[Problem details]
Reproduce the rows below line by line, keeping every character as it appears.
══════
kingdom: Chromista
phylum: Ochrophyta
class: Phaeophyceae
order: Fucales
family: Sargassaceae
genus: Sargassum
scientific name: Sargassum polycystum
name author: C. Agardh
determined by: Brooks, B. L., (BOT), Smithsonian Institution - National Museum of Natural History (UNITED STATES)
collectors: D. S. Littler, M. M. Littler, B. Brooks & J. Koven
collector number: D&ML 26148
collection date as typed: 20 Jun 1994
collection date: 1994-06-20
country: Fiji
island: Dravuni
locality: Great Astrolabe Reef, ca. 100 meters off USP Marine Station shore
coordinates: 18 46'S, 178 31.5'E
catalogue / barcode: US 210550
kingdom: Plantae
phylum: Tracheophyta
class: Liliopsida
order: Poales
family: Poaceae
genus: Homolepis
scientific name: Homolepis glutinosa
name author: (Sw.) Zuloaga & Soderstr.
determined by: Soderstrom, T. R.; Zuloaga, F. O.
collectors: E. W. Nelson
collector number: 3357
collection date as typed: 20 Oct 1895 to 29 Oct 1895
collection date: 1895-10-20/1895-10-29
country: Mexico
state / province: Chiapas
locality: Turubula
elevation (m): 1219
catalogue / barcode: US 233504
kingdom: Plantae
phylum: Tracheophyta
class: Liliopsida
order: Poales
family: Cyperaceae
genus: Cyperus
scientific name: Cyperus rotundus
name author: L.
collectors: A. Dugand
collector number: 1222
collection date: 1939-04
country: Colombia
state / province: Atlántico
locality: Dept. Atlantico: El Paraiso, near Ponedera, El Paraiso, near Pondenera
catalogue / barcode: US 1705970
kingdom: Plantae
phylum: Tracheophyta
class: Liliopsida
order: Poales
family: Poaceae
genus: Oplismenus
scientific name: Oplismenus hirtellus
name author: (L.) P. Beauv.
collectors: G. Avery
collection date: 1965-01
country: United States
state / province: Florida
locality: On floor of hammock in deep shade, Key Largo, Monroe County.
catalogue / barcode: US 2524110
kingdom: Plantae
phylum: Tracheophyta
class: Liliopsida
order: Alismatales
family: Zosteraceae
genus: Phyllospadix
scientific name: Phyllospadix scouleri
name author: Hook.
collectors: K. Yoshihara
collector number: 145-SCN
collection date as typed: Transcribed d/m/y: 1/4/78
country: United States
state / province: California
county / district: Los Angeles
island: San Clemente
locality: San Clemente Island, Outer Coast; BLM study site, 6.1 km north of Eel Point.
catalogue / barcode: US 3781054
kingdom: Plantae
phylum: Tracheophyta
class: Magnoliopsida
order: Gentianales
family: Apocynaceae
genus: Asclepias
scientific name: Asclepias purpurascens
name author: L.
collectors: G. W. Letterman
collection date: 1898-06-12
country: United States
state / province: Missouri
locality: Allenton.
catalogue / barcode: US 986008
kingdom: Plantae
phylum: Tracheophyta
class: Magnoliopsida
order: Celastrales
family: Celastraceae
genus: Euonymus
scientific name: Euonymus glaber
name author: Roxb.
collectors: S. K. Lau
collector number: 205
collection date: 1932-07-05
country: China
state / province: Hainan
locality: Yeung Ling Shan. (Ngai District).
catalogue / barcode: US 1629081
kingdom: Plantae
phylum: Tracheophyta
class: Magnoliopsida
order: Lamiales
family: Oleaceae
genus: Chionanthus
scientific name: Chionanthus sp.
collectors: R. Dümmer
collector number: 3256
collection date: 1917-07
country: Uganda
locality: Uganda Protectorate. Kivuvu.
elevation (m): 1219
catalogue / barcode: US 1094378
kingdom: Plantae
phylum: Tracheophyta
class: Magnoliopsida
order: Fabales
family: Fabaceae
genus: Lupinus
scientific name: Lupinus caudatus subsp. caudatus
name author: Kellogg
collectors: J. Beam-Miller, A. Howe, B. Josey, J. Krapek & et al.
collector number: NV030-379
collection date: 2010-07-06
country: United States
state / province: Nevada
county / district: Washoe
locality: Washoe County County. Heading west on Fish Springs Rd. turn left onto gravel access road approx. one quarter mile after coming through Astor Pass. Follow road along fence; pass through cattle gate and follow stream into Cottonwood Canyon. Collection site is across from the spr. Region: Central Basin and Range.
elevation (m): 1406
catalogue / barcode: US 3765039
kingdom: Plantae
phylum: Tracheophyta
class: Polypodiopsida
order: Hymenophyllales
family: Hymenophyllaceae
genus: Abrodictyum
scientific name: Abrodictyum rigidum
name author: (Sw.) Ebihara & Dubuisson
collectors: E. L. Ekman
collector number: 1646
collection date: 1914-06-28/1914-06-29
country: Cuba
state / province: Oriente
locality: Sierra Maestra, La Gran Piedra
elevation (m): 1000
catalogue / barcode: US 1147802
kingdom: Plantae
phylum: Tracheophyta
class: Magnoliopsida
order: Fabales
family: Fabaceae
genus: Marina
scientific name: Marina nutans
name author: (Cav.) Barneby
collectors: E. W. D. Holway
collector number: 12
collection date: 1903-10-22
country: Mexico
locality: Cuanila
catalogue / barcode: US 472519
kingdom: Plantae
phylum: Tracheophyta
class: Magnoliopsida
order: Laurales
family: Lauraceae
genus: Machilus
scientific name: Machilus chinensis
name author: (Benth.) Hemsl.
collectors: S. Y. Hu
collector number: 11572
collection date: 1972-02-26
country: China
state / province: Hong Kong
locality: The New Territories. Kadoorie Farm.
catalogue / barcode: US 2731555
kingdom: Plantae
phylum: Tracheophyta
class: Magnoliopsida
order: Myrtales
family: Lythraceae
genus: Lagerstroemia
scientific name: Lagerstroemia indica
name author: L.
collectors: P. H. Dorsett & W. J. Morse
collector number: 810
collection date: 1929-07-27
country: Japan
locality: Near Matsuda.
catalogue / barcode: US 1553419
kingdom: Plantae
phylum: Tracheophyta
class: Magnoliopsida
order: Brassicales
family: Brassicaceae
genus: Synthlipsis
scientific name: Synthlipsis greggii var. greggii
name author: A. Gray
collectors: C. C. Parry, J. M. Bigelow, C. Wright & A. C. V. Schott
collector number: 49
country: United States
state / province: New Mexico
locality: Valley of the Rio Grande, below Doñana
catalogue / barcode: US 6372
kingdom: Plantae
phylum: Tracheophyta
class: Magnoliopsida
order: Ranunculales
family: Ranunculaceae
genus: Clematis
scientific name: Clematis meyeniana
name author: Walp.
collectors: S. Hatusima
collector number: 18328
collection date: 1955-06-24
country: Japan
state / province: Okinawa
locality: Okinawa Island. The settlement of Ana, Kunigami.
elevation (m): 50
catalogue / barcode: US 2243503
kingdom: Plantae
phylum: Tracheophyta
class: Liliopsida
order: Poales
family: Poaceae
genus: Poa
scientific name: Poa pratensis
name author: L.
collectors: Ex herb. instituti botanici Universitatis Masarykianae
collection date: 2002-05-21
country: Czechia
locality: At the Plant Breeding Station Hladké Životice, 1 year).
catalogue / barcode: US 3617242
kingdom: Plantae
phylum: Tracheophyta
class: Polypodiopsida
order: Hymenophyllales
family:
══════
[Task output]
kingdom: Chromista
phylum: Ochrophyta
class: Phaeophyceae
order: Fucales
family: Sargassaceae
genus: Sargassum
scientific name: Sargassum polycystum
name author: C. Agardh
determined by: Brooks, B. L., (BOT), Smithsonian Institution - National Museum of Natural History (UNITED STATES)
collectors: D. S. Littler, M. M. Littler, B. Brooks & J. Koven
collector number: D&ML 26148
collection date as typed: 20 Jun 1994
collection date: 1994-06-20
country: Fiji
island: Dravuni
locality: Great Astrolabe Reef, ca. 100 meters off USP Marine Station shore
coordinates: 18 46'S, 178 31.5'E
catalogue / barcode: US 210550
kingdom: Plantae
phylum: Tracheophyta
class: Liliopsida
order: Poales
family: Poaceae
genus: Homolepis
scientific name: Homolepis glutinosa
name author: (Sw.) Zuloaga & Soderstr.
determined by: Soderstrom, T. R.; Zuloaga, F. O.
collectors: E. W. Nelson
collector number: 3357
collection date as typed: 20 Oct 1895 to 29 Oct 1895
collection date: 1895-10-20/1895-10-29
country: Mexico
state / province: Chiapas
locality: Turubula
elevation (m): 1219
catalogue / barcode: US 233504
kingdom: Plantae
phylum: Tracheophyta
class: Liliopsida
order: Poales
family: Cyperaceae
genus: Cyperus
scientific name: Cyperus rotundus
name author: L.
collectors: A. Dugand
collector number: 1222
collection date: 1939-04
country: Colombia
state / province: Atlántico
locality: Dept. Atlantico: El Paraiso, near Ponedera, El Paraiso, near Pondenera
catalogue / barcode: US 1705970
kingdom: Plantae
phylum: Tracheophyta
class: Liliopsida
order: Poales
family: Poaceae
genus: Oplismenus
scientific name: Oplismenus hirtellus
name author: (L.) P. Beauv.
collectors: G. Avery
collection date: 1965-01
country: United States
state / province: Florida
locality: On floor of hammock in deep shade, Key Largo, Monroe County.
catalogue / barcode: US 2524110
kingdom: Plantae
phylum: Tracheophyta
class: Liliopsida
order: Alismatales
family: Zosteraceae
genus: Phyllospadix
scientific name: Phyllospadix scouleri
name author: Hook.
collectors: K. Yoshihara
collector number: 145-SCN
collection date as typed: Transcribed d/m/y: 1/4/78
country: United States
state / province: California
county / district: Los Angeles
island: San Clemente
locality: San Clemente Island, Outer Coast; BLM study site, 6.1 km north of Eel Point.
catalogue / barcode: US 3781054
kingdom: Plantae
phylum: Tracheophyta
class: Magnoliopsida
order: Gentianales
family: Apocynaceae
genus: Asclepias
scientific name: Asclepias purpurascens
name author: L.
collectors: G. W. Letterman
collection date: 1898-06-12
country: United States
state / province: Missouri
locality: Allenton.
catalogue / barcode: US 986008
kingdom: Plantae
phylum: Tracheophyta
class: Magnoliopsida
order: Celastrales
family: Celastraceae
genus: Euonymus
scientific name: Euonymus glaber
name author: Roxb.
collectors: S. K. Lau
collector number: 205
collection date: 1932-07-05
country: China
state / province: Hainan
locality: Yeung Ling Shan. (Ngai District).
catalogue / barcode: US 1629081
kingdom: Plantae
phylum: Tracheophyta
class: Magnoliopsida
order: Lamiales
family: Oleaceae
genus: Chionanthus
scientific name: Chionanthus sp.
collectors: R. Dümmer
collector number: 3256
collection date: 1917-07
country: Uganda
locality: Uganda Protectorate. Kivuvu.
elevation (m): 1219
catalogue / barcode: US 1094378
kingdom: Plantae
phylum: Tracheophyta
class: Magnoliopsida
order: Fabales
family: Fabaceae
genus: Lupinus
scientific name: Lupinus caudatus subsp. caudatus
name author: Kellogg
collectors: J. Beam-Miller, A. Howe, B. Josey, J. Krapek & et al.
collector number: NV030-379
collection date: 2010-07-06
country: United States
state / province: Nevada
county / district: Washoe
locality: Washoe County County. Heading west on Fish Springs Rd. turn left onto gravel access road approx. one quarter mile after coming through Astor Pass. Follow road along fence; pass through cattle gate and follow stream into Cottonwood Canyon. Collection site is across from the spr. Region: Central Basin and Range.
elevation (m): 1406
catalogue / barcode: US 3765039
kingdom: Plantae
phylum: Tracheophyta
class: Polypodiopsida
order: Hymenophyllales
family: Hymenophyllaceae
genus: Abrodictyum
scientific name: Abrodictyum rigidum
name author: (Sw.) Ebihara & Dubuisson
collectors: E. L. Ekman
collector number: 1646
collection date: 1914-06-28/1914-06-29
country: Cuba
state / province: Oriente
locality: Sierra Maestra, La Gran Piedra
elevation (m): 1000
catalogue / barcode: US 1147802
kingdom: Plantae
phylum: Tracheophyta
class: Magnoliopsida
order: Fabales
family: Fabaceae
genus: Marina
scientific name: Marina nutans
name author: (Cav.) Barneby
collectors: E. W. D. Holway
collector number: 12
collection date: 1903-10-22
country: Mexico
locality: Cuanila
catalogue / barcode: US 472519
kingdom: Plantae
phylum: Tracheophyta
class: Magnoliopsida
order: Laurales
family: Lauraceae
genus: Machilus
scientific name: Machilus chinensis
name author: (Benth.) Hemsl.
collectors: S. Y. Hu
collector number: 11572
collection date: 1972-02-26
country: China
state / province: Hong Kong
locality: The New Territories. Kadoorie Farm.
catalogue / barcode: US 2731555
kingdom: Plantae
phylum: Tracheophyta
class: Magnoliopsida
order: Myrtales
family: Lythraceae
genus: Lagerstroemia
scientific name: Lagerstroemia indica
name author: L.
collectors: P. H. Dorsett & W. J. Morse
collector number: 810
collection date: 1929-07-27
country: Japan
locality: Near Matsuda.
catalogue / barcode: US 1553419
kingdom: Plantae
phylum: Tracheophyta
class: Magnoliopsida
order: Brassicales
family: Brassicaceae
genus: Synthlipsis
scientific name: Synthlipsis greggii var. greggii
name author: A. Gray
collectors: C. C. Parry, J. M. Bigelow, C. Wright & A. C. V. Schott
collector number: 49
country: United States
state / province: New Mexico
locality: Valley of the Rio Grande, below Doñana
catalogue / barcode: US 6372
kingdom: Plantae
phylum: Tracheophyta
class: Magnoliopsida
order: Ranunculales
family: Ranunculaceae
genus: Clematis
scientific name: Clematis meyeniana
name author: Walp.
collectors: S. Hatusima
collector number: 18328
collection date: 1955-06-24
country: Japan
state / province: Okinawa
locality: Okinawa Island. The settlement of Ana, Kunigami.
elevation (m): 50
catalogue / barcode: US 2243503
kingdom: Plantae
phylum: Tracheophyta
class: Liliopsida
order: Poales
family: Poaceae
genus: Poa
scientific name: Poa pratensis
name author: L.
collectors: Ex herb. instituti botanici Universitatis Masarykianae
collection date: 2002-05-21
country: Czechia
locality: At the Plant Breeding Station Hladké Životice, 1 year).
catalogue / barcode: US 3617242
kingdom: Plantae
phylum: Tracheophyta
class: Polypodiopsida
order: Hymenophyllales
family:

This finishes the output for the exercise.